Elliot décolla son regard de l’inspectrice, troublé.

— Grace, quand tu as contacté la base de Thulé, les officiels de l’US Air Force et de la DIA du Pentagone ont appelé le ministre de la Défense écossais pour vérifier ton identité. Au pied du mur, il n’a pas voulu créer d’incident diplomatique avec les forces américaines en niant ton implication. Il a donc levé son interdiction d’enquêter sur Olympe et m’a mis en relation directe avec les Américains. Nous avons longuement échangé, ces deux derniers jours, afin d’organiser ton rapatriement et celui du corps de Neil Steinabert. Le rapport que tu leur as fait sur ton enquête m’a été communiqué dans les moindres détails. Ici, tout le monde sait ce que tu as traversé et les épreuves que tu as surmontées pour aller au bout de ta mission… Nous sommes tous ébahis par ce que l’on peut sans exagérer qualifier d’exploit. Tous ceux qui travaillent ici mesurent la force d’âme qu’il a fallu déployer et, en leur for intérieur, ils savent qu’ils n’en auraient probablement pas été capables.

— Je n’ai rien réussi à obtenir, Elliot… À part la mort de l’assassin d’Anton et de Neil, mais les vrais commanditaires sont libres.

— Personne n’aurait pu faire plus que ce que tu as fait. Personne.

Elliot baissa les yeux.

— Et permets-moi de te présenter mes sincères excuses pour t’avoir si mal traitée durant l’année qui vient de s’écouler. Rien ne justifiait un comportement si méprisant à ton égard.

Grace sentit un nœud oublié se dénouer en elle.

— Nul besoin de te confirmer ton retour immédiat à ton poste d’inspectrice criminelle, ajouta Elliot.

— Merci.

— Tu fais l’honneur de notre police, Grace. C’est à nous de te remercier. Mais avant de te remettre au travail, prends quelques jours de repos. Ils te sont naturellement offerts. Je te contacterai pour les funérailles de Neil.

Grace répondit d’un battement de cils.

— Et pour Olympe, que fait-on ? s’enquit-elle.

— On ne pourra jamais s’attaquer frontalement à une organisation si tentaculaire et puissante. Tu le sais mieux que moi, désormais. Le ministre de la Défense a lâché du lest face aux Américains, mais maintenant que la crise a été évitée, il m’a fait comprendre qu’on en resterait là au sujet d’Olympe.

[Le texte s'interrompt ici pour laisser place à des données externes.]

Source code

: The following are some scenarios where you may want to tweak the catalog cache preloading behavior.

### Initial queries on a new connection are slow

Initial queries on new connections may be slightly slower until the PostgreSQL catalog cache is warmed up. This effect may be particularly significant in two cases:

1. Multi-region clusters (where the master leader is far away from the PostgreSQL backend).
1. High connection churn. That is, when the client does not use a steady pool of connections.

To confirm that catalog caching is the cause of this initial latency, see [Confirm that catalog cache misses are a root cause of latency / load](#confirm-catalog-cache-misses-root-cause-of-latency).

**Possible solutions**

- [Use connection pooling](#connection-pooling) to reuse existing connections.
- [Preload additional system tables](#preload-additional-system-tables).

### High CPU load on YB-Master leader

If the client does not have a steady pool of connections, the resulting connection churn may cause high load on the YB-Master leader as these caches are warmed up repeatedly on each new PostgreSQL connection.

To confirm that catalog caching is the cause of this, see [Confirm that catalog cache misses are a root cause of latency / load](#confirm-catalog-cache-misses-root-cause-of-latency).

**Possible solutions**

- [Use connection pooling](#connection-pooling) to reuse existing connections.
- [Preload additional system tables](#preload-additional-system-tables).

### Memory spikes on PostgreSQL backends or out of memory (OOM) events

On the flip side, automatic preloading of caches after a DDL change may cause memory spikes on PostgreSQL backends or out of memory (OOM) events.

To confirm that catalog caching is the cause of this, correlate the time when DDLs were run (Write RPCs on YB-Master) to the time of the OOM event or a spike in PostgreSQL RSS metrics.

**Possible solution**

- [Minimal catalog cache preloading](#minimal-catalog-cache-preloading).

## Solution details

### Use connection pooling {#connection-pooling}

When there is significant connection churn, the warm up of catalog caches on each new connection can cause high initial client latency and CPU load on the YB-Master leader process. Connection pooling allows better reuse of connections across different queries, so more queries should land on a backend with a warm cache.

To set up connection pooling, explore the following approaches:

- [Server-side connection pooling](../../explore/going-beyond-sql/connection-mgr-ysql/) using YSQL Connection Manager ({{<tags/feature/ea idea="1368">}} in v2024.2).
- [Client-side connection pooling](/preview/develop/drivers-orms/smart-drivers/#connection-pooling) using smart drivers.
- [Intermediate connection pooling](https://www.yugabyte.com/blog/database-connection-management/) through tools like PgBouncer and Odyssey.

Grace fouilla dans la poche de son manteau, posa son téléphone portable sur le bureau et démarra la vidéo de la confession de Neil Steinabert.

Quand l’enregistrement d’une vingtaine de minutes fut achevé, Elliot se passa une main dans les cheveux en laissant échapper un souffle de fascination. Puis il regarda Grace avec insistance.

— Je n’ai jamais vu cette vidéo, je ne sais pas qui l’a enregistrée et encore moins qui l’a mise sur Internet de façon anonyme pour qu’elle devienne virale et réveille les consciences…

Grace lui répondit d’un sourire entendu et remit le portable dans sa poche.

— Que vas-tu faire ces prochains jours ? demanda Elliot. Rentrer chez toi, retrouver tes livres et ta tranquillité ?

— Oui, mais avant, je dois aller voir quelqu’un. D’ailleurs, j’aurais besoin d’entrer en contact avec un membre de la DIA.

Elliot griffonna un numéro de téléphone sur un papier et le tendit à Grace.